Your goal >> Rewrite the data from the line with "right hip: (306, 198, -1)" up to and including the line with "left wrist: (1132, 249, -12)", adding -18 to each number in the parenthesized keypoint values. Copy every other line and the box coordinates unchanged.

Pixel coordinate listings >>
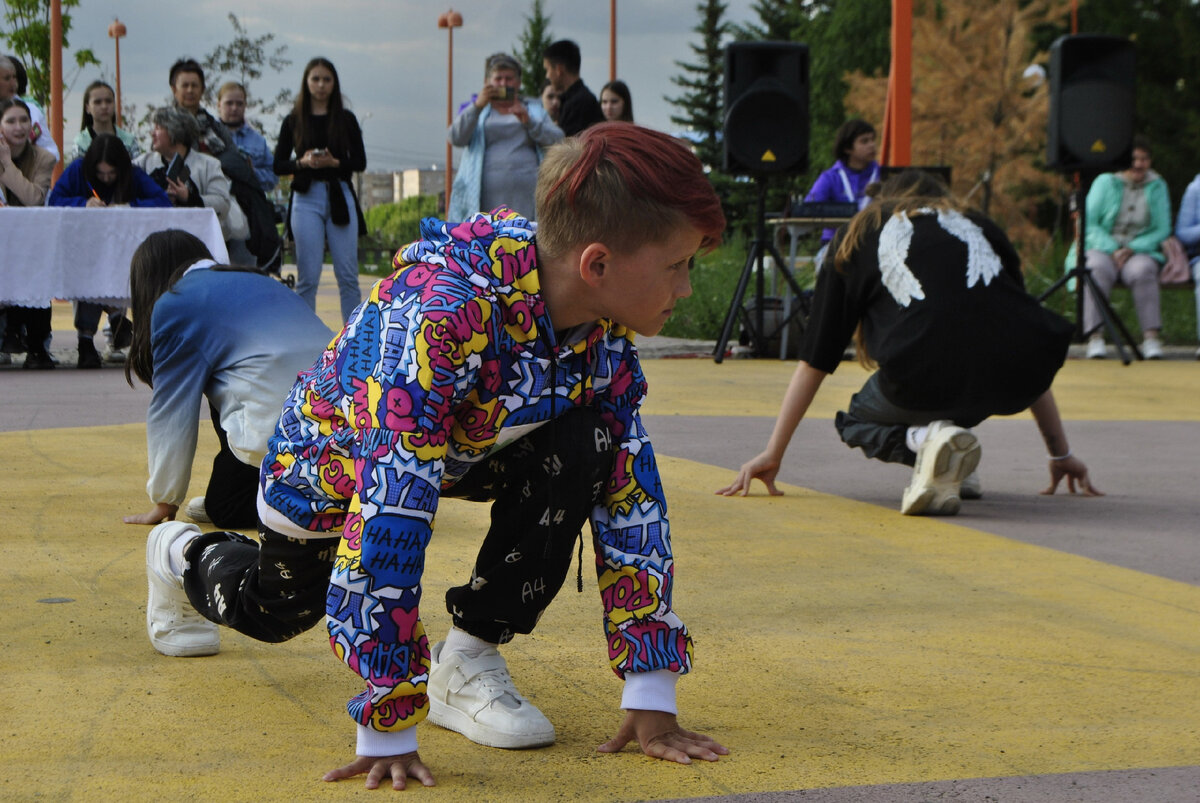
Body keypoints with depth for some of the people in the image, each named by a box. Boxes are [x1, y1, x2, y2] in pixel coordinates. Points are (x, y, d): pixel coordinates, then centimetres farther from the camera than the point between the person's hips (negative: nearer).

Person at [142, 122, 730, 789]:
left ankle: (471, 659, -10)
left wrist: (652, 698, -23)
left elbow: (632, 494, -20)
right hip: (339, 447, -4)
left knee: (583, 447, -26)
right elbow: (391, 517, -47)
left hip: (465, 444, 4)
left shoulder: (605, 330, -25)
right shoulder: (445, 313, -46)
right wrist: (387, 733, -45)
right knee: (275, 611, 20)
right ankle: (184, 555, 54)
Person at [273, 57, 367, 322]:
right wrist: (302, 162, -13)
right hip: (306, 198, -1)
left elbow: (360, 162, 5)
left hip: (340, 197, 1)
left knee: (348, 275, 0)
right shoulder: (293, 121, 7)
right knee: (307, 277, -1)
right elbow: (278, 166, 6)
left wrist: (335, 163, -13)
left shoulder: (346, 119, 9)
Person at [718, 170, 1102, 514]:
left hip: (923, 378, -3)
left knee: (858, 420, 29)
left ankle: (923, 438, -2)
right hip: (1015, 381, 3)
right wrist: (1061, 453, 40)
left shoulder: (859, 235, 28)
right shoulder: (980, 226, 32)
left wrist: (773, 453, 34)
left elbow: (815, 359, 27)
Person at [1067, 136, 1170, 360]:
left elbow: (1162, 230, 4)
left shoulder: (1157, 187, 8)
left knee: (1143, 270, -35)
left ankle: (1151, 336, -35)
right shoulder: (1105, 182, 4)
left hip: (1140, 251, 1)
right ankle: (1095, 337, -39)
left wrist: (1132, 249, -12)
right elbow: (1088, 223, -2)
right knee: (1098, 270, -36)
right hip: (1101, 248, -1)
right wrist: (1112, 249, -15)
--
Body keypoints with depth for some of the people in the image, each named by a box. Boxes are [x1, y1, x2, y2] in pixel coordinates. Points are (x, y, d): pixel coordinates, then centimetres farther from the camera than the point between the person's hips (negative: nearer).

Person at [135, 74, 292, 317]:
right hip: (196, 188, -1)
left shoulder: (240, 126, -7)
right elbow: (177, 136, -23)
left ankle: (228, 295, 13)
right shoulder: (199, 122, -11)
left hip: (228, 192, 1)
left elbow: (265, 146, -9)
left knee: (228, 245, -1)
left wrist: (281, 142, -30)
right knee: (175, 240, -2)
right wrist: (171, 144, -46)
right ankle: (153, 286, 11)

Result below >>
right hip: (288, 180, -19)
left elbow: (342, 144, -13)
left hip: (322, 179, -17)
left knee: (330, 257, -18)
right shoulder: (275, 103, -11)
right knee: (289, 259, -19)
right elbow: (260, 148, -12)
left wrist: (317, 145, -31)
left shoulder: (328, 101, -9)
Person at [718, 170, 1102, 514]:
left hip: (905, 360, -21)
left knee: (840, 402, 11)
left ankle: (905, 420, -20)
right hip: (997, 363, -15)
right wrist: (1043, 435, 22)
left shoulder: (841, 217, 10)
right shoulder: (962, 208, 14)
left wrist: (755, 435, 16)
left elbow: (797, 341, 9)
Person at [1067, 136, 1170, 360]:
left elbow: (1144, 212, -14)
left shoulder: (1139, 169, -10)
left knee: (1125, 252, -53)
left ankle: (1133, 318, -53)
right shoulder: (1087, 164, -14)
left hip: (1122, 233, -17)
right ankle: (1077, 319, -57)
left wrist: (1114, 231, -30)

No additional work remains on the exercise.